Toy Sale... and other items of M&A news
Weekly Corporate Growth Report, Aug 16, 2004
Toys 'R' Us Looks to Sell
Famous toy retailer Toys 'R' Us has announced that it is exploring a possible spinoff for its Babies 'R' Us division and that the company may also leave the toy business altogether, selling off its global toy business.
The toy company's board has approved operating the two divisions as seperate entities within the company's existing corporate structure, a move that will make it easier to seperate Babies 'R' Us into its own company.
Toys 'R' Us, once the leading name in toy stores, is facing serious competition from Wal-Mart and other discount outlets. The situation illustrates how the rise of large discount chains, originally thought to be a threat to small business retailers, now threatens large national retail chains. If the toy operations are sold, the company would focus on the baby supplies business, a fast-growing niche that has eluded major competition from discount chains.
Japanese Bank Merger Approved by Court
A Japanese high court reversed a lower court decision blocking the merger of banking giants UFJ Holdings and the Mitsubishi Tokyo Financial Group. The merger talks had been contested by Sumitomo Trust, which had an earlier agreement with UFJ. Following the high court decision, Mitsubishi and UFJ reached a basic merger agreement and intend to proceed with their deal, creating the world's largest bank.
Google's IPO Offering Will Not be Simple
Google is making its initial public offering as an auction in which potential buyers place bids with brokers in hopes to acquire shares of the famous Internet portal.
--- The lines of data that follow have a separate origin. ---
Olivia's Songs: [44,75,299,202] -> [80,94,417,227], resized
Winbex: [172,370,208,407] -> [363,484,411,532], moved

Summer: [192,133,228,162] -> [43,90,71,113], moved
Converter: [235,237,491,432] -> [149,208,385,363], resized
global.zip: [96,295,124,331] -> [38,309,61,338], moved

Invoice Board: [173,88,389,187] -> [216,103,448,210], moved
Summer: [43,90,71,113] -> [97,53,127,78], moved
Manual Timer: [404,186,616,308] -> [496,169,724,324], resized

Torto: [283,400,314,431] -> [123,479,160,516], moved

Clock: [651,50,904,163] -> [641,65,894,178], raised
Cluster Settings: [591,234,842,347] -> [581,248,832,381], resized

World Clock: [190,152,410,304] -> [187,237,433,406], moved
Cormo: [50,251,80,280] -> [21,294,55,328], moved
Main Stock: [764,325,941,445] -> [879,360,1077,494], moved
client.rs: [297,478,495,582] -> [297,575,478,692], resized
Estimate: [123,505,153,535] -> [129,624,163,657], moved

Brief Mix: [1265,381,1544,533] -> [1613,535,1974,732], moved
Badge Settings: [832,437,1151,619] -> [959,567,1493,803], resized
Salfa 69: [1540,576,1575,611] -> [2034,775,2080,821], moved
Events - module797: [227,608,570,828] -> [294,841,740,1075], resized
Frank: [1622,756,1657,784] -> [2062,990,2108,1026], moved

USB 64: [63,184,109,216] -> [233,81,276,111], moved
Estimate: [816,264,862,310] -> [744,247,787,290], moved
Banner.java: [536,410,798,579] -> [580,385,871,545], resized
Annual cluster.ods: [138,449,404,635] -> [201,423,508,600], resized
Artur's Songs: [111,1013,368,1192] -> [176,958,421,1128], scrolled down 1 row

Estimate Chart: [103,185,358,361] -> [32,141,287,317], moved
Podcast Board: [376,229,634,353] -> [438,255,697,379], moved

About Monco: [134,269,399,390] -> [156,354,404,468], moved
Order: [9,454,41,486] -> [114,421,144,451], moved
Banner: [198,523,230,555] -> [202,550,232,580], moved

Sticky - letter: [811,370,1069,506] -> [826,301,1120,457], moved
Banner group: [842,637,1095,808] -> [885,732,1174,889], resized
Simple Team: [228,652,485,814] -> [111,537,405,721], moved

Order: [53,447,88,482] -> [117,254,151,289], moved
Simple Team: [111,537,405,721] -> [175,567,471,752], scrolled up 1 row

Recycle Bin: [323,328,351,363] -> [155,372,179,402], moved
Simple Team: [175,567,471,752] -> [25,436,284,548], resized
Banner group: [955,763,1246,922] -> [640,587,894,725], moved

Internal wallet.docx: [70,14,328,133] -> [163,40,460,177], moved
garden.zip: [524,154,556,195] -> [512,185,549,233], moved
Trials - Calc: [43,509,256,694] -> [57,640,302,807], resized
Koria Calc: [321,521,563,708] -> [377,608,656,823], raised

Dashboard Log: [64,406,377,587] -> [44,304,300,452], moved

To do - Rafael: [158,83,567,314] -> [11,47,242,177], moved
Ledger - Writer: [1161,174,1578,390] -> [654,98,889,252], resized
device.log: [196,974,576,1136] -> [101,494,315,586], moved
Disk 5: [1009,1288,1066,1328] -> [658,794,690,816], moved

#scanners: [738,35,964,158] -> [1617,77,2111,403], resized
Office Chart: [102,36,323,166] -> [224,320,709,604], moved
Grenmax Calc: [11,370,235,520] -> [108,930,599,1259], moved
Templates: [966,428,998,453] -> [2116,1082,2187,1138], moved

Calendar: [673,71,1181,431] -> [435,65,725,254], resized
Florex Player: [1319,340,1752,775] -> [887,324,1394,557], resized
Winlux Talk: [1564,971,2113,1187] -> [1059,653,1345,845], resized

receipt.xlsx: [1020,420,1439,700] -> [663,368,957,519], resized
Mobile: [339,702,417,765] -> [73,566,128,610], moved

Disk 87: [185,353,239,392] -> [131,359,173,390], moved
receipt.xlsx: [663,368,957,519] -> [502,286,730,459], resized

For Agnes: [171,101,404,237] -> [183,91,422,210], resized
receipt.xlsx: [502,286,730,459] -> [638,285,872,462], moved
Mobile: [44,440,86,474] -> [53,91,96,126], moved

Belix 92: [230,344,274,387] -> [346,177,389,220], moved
The auction procedure is complicated by different guidelines set up by Google's various underwriters. While most underwriters are allowing multiple bids, some, including Charles Schwab & Co. and Fidelity Capital Markets, are limiting investors to a single bid. Other firms, such as Harrisdirect, are requiring bids for a minimum number of shares.
The varying rules suggest that some investors may have an unfair advantage in acquiring shares. A Citigroup investor could place several bids at different price levels, for example, while an investor with Charles Schwab would have only one chance to get the bid right.